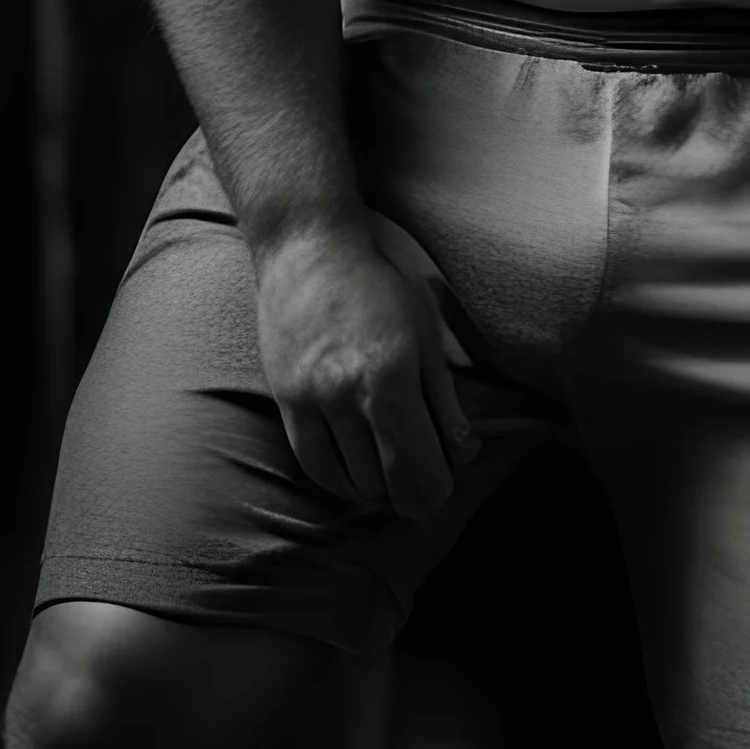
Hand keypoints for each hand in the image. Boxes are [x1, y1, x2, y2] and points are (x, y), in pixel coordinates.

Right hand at [252, 217, 474, 520]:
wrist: (309, 252)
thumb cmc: (379, 286)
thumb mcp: (426, 332)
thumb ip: (444, 398)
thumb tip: (464, 454)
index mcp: (392, 375)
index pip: (418, 462)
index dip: (434, 489)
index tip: (442, 492)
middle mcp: (349, 393)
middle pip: (383, 479)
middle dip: (407, 496)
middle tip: (419, 496)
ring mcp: (312, 399)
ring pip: (348, 477)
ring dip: (373, 489)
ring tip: (389, 480)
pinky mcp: (286, 400)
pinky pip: (312, 462)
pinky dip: (336, 480)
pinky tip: (353, 478)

## THE PROBLEM
Nothing but the lines from the line that contains "middle mcp: (349, 393)" to the last line of the records above should appear in the answer; please copy them exactly.

## WRITTEN RESPONSE
middle mcp: (349, 393)
middle pip: (383, 479)
middle dip: (407, 496)
middle tip: (419, 496)
ring mcp: (312, 399)
ring pip: (348, 477)
ring dip: (373, 489)
ring tip: (389, 480)
pinky mcp: (286, 400)
pinky pip: (312, 462)
pinky dip: (336, 480)
pinky tip: (353, 478)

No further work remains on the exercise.